When it comes to high-performance computing, one of the strengths of Polars is that it supports lazy evaluation. Lazy evaluation instantly returns a future that can be used without waiting for the result of the computation. Moreover, when you run queries on a LazyFrame, Polars creates a graph and runs optimizations on it, very much the way compiled languages work.

If you want to speedup your code, use lazy execution whenever possible.

Reading in data to a LazyFrame

Ideally, you want to use the lazy API from the start, when you read in the data.

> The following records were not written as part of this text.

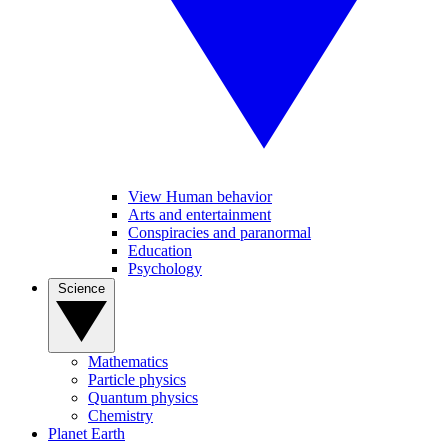
View Human behavior
Arts and entertainment
Conspiracies and paranormal
Education
Psychology
Science
Mathematics
Particle physics
Quantum physics
Chemistry
Planet Earth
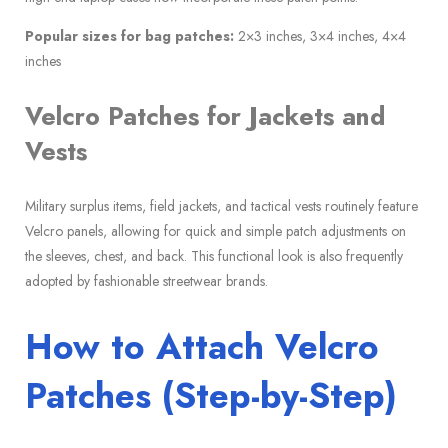
Popular sizes for bag patches:
2×3 inches, 3×4 inches, 4×4
inches
Velcro Patches for Jackets and
Vests
Military surplus items, field jackets, and tactical vests routinely feature
Velcro panels, allowing for quick and simple patch adjustments on
the sleeves, chest, and back. This functional look is also frequently
adopted by fashionable streetwear brands.
How to Attach Velcro
Patches (Step-by-Step)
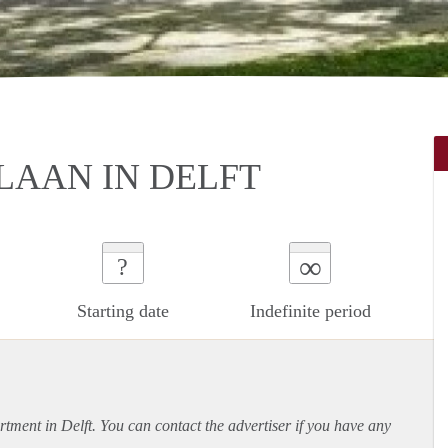
LAAN IN DELFT
∞
?
Starting date
Indefinite period
rtment
in Delft. You can contact the advertiser if you have any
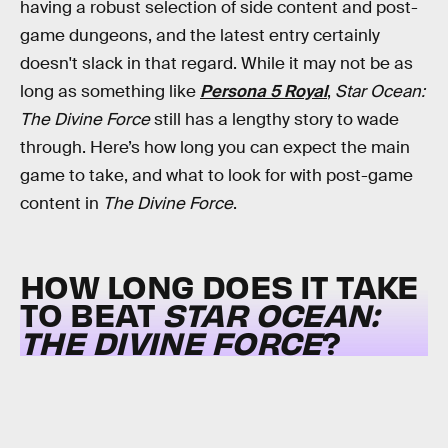
having a robust selection of side content and post-
game dungeons, and the latest entry certainly
doesn't slack in that regard. While it may not be as
long as something like
Persona 5 Royal
,
Star Ocean:
The Divine Force
still has a lengthy story to wade
through. Here’s how long you can expect the main
game to take, and what to look for with post-game
content in
The Divine Force
.
HOW LONG DOES IT TAKE
TO BEAT
STAR OCEAN:
THE DIVINE FORCE
?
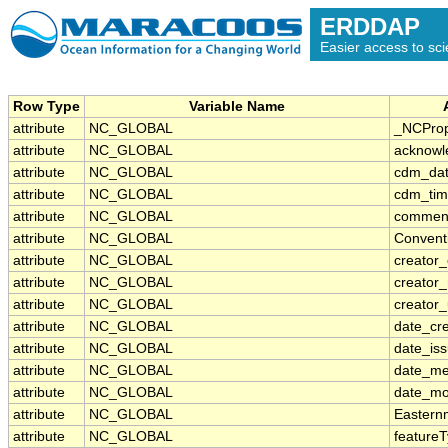
ERDDAP
Easier access to scie
Row Type
Variable Name
attribute
NC_GLOBAL
_NCProp
attribute
NC_GLOBAL
acknowl
attribute
NC_GLOBAL
cdm_dat
attribute
NC_GLOBAL
cdm_tim
attribute
NC_GLOBAL
commen
attribute
NC_GLOBAL
Convent
attribute
NC_GLOBAL
creator_
attribute
NC_GLOBAL
creator
attribute
NC_GLOBAL
creator_
attribute
NC_GLOBAL
date_cr
attribute
NC_GLOBAL
date_is
attribute
NC_GLOBAL
date_me
attribute
NC_GLOBAL
date_mo
attribute
NC_GLOBAL
Eastern
attribute
NC_GLOBAL
feature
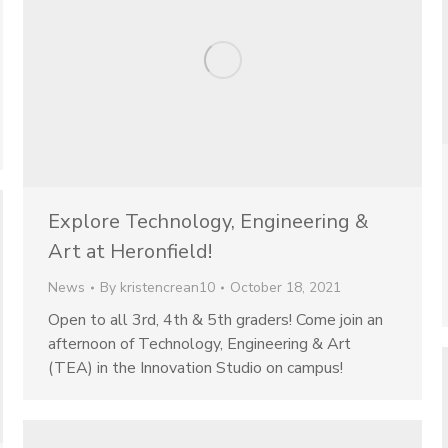
Explore Technology, Engineering &
Art at Heronfield!
News
By
kristencrean10
October 18, 2021
Open to all 3rd, 4th & 5th graders! Come join an
afternoon of Technology, Engineering & Art
(TEA) in the Innovation Studio on campus!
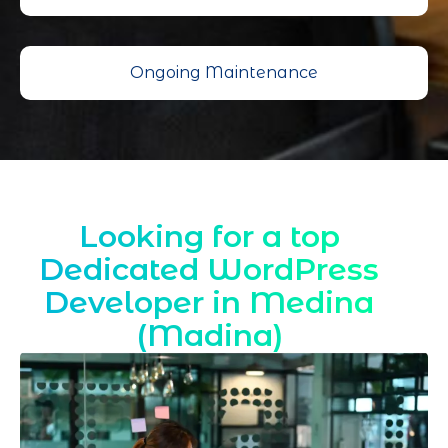
Ongoing Maintenance
Looking for a top
Dedicated WordPress
Developer in Medina
(Madina)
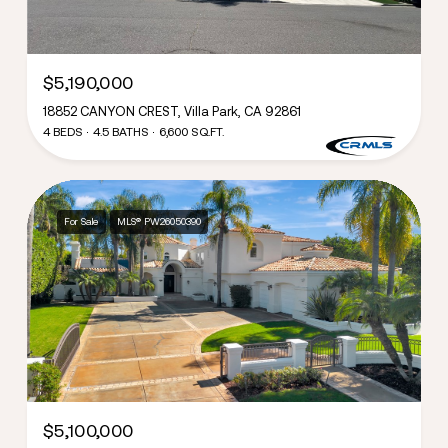
$5,190,000
18852 CANYON CREST, Villa Park, CA 92861
4 BEDS
4.5 BATHS
6,600 SQ.FT.
For Sale
MLS® PW26050390
$5,100,000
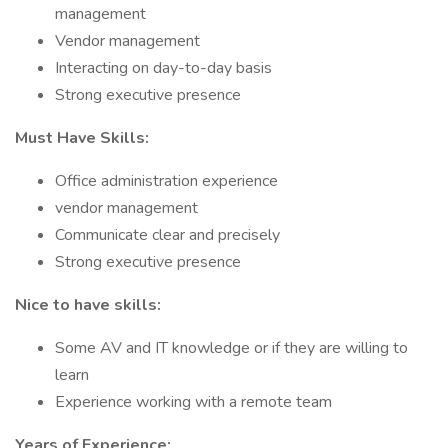
management
Vendor management
Interacting on day-to-day basis
Strong executive presence
Must Have Skills:
Office administration experience
vendor management
Communicate clear and precisely
Strong executive presence
Nice to have skills:
Some AV and IT knowledge or if they are willing to
learn
Experience working with a remote team
Years of Experience:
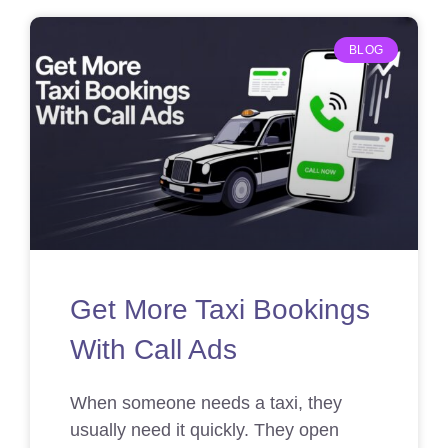
BLOG
Get More Taxi Bookings
With Call Ads
When someone needs a taxi, they
usually need it quickly. They open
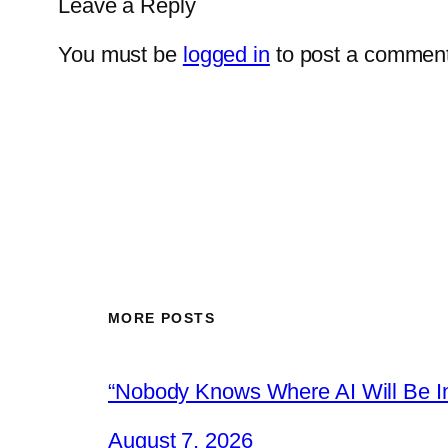
Leave a Reply
You must be
logged in
to post a comment
MORE POSTS
“Nobody Knows Where AI Will Be In
August 7, 2026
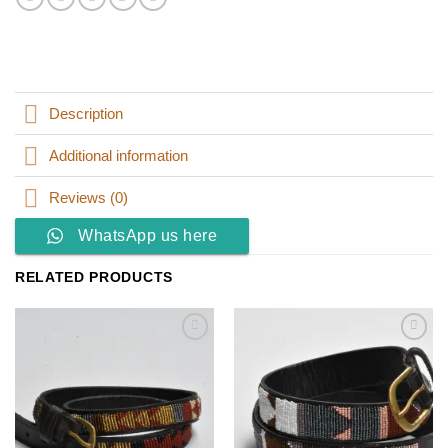
Description
Additional information
Reviews (0)
WhatsApp us here
RELATED PRODUCTS
Add to
Add to
wishlist
wishlist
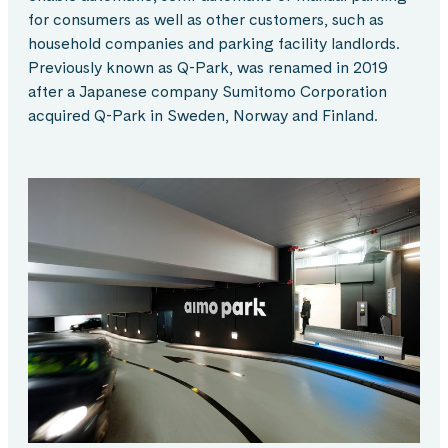
for consumers as well as other customers, such as
household companies and parking facility landlords.
Previously known as Q-Park, was renamed in 2019
after a Japanese company Sumitomo Corporation
acquired Q-Park in Sweden, Norway and Finland.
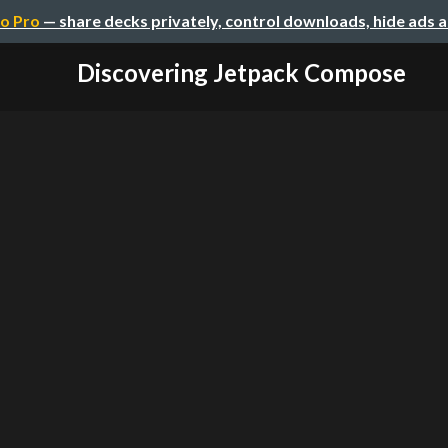
o Pro
— share decks privately, control downloads, hide ads 
Discovering Jetpack Compose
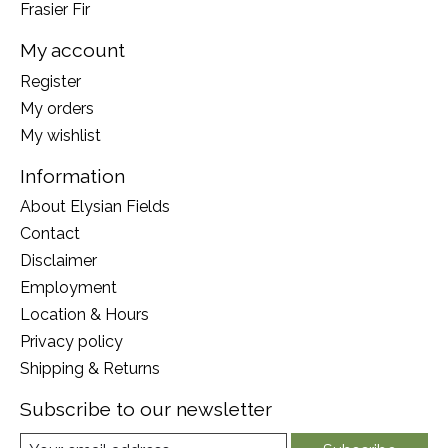
Frasier Fir
My account
Register
My orders
My wishlist
Information
About Elysian Fields
Contact
Disclaimer
Employment
Location & Hours
Privacy policy
Shipping & Returns
Subscribe to our newsletter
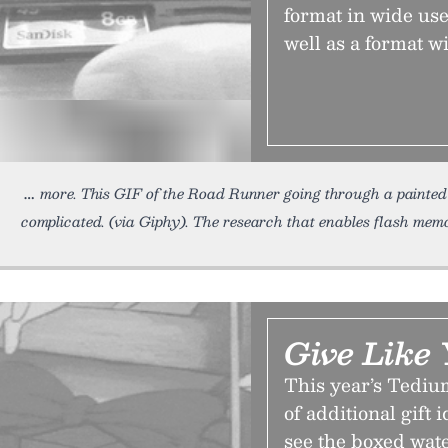
format in wide us
well as a format wi
more. This GIF of the Road Runner going through a painted 
complicated. (via Giphy). The research that enables flash memo
Give Like
This year’s Tediu
of additional gift 
see the boxed wat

In the previous examples, we used polars.read_csv to read our data. This returns a Polars DataFrame:

import polars as pl

url = "https://cdn.jsdelivr.net/npm/vega-datasets/data/disasters.csv"

df = pl.read_csv(url)
type(df)
polars.dataframe.frame.DataFrame

Instead, you can use polars.scan_csv to create a LazyFrame:

df_lazy = pl.scan_csv(url)
type(df_lazy)
polars.lazyframe.frame.LazyFrame

There are scan functions for all the IO methods Polars offers.

Converting to a LazyFrame

If you already have a DataFrame, you can create a LazyFrame from it with the polars.DataFrame.lazy method:

df_lazy = df.lazy()

Getting the results

To get results from a LazyFrame, you use polars.LazyFrame.collect.

This won’t work because a LazyFrame has no attribute shape:

df_lazy.filter(pl.col("Year") == 2001).shape
---------------------------------------------------------------------------
AttributeError                            Traceback (most recent call last)
Cell In[17], line 1
----> 1 df_lazy.filter(pl.col("Year") == 2001).shape

AttributeError: 'LazyFrame' object has no attribute 'shape'

You need to collect the result first:

df_lazy.filter(pl.col("Year") == 2001).collect().shape
(9, 3)

collect turns your LazyFrame into a DataFrame, but it only does so on the subset needed for your query:

type(df_lazy.filter(pl.col("Year") == 2001).collect())
polars.dataframe.frame.DataFrame

This allows you to work with data too big to fit in memory!